Work to complete
Output the full set of records exactly.

- - - - - - -

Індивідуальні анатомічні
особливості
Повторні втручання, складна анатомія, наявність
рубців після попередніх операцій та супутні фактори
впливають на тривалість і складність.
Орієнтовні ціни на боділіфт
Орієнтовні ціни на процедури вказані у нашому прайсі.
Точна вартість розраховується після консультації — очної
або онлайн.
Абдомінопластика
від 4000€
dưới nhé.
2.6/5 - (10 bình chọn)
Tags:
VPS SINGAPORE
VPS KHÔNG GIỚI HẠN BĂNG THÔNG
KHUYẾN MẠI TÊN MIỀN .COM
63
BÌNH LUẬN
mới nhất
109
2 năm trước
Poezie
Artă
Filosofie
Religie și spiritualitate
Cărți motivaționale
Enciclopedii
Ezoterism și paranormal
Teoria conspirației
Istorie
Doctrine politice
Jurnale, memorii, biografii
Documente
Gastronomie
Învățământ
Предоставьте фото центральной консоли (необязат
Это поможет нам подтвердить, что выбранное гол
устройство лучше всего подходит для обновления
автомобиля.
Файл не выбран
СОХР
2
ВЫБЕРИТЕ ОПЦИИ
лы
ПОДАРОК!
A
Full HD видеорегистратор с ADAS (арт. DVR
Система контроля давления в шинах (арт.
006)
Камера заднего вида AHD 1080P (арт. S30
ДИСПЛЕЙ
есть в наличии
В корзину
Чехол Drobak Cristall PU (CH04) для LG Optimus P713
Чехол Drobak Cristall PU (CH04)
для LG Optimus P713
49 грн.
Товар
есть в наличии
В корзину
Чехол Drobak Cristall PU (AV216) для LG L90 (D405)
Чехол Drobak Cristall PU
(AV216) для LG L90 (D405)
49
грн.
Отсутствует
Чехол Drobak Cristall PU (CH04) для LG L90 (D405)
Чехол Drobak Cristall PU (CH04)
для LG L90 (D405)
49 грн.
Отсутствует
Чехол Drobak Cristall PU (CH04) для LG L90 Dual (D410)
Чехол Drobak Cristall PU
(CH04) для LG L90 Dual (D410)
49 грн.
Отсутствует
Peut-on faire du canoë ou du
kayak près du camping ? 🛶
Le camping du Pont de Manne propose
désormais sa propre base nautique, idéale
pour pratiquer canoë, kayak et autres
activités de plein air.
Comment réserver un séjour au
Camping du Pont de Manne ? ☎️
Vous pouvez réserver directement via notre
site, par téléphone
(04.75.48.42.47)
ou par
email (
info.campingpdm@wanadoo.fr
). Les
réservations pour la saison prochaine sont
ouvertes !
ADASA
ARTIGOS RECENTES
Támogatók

- - - - - - -

Output of the task
Індивідуальні анатомічні
особливості
Повторні втручання, складна анатомія, наявність
рубців після попередніх операцій та супутні фактори
впливають на тривалість і складність.
Орієнтовні ціни на боділіфт
Орієнтовні ціни на процедури вказані у нашому прайсі.
Точна вартість розраховується після консультації — очної
або онлайн.
Абдомінопластика
від 4000€
dưới nhé.
2.6/5 - (10 bình chọn)
Tags:
VPS SINGAPORE
VPS KHÔNG GIỚI HẠN BĂNG THÔNG
KHUYẾN MẠI TÊN MIỀN .COM
63
BÌNH LUẬN
mới nhất
109
2 năm trước
Poezie
Artă
Filosofie
Religie și spiritualitate
Cărți motivaționale
Enciclopedii
Ezoterism și paranormal
Teoria conspirației
Istorie
Doctrine politice
Jurnale, memorii, biografii
Documente
Gastronomie
Învățământ
Предоставьте фото центральной консоли (необязат
Это поможет нам подтвердить, что выбранное гол
устройство лучше всего подходит для обновления
автомобиля.
Файл не выбран
СОХР
2
ВЫБЕРИТЕ ОПЦИИ
лы
ПОДАРОК!
A
Full HD видеорегистратор с ADAS (арт. DVR
Система контроля давления в шинах (арт.
006)
Камера заднего вида AHD 1080P (арт. S30
ДИСПЛЕЙ
есть в наличии
В корзину
Чехол Drobak Cristall PU (CH04) для LG Optimus P713
Чехол Drobak Cristall PU (CH04)
для LG Optimus P713
49 грн.
Товар
есть в наличии
В корзину
Чехол Drobak Cristall PU (AV216) для LG L90 (D405)
Чехол Drobak Cristall PU
(AV216) для LG L90 (D405)
49
грн.
Отсутствует
Чехол Drobak Cristall PU (CH04) для LG L90 (D405)
Чехол Drobak Cristall PU (CH04)
для LG L90 (D405)
49 грн.
Отсутствует
Чехол Drobak Cristall PU (CH04) для LG L90 Dual (D410)
Чехол Drobak Cristall PU
(CH04) для LG L90 Dual (D410)
49 грн.
Отсутствует
Peut-on faire du canoë ou du
kayak près du camping ? 🛶
Le camping du Pont de Manne propose
désormais sa propre base nautique, idéale
pour pratiquer canoë, kayak et autres
activités de plein air.
Comment réserver un séjour au
Camping du Pont de Manne ? ☎️
Vous pouvez réserver directement via notre
site, par téléphone
(04.75.48.42.47)
ou par
email (
info.campingpdm@wanadoo.fr
). Les
réservations pour la saison prochaine sont
ouvertes !
ADASA
ARTIGOS RECENTES
Támogatók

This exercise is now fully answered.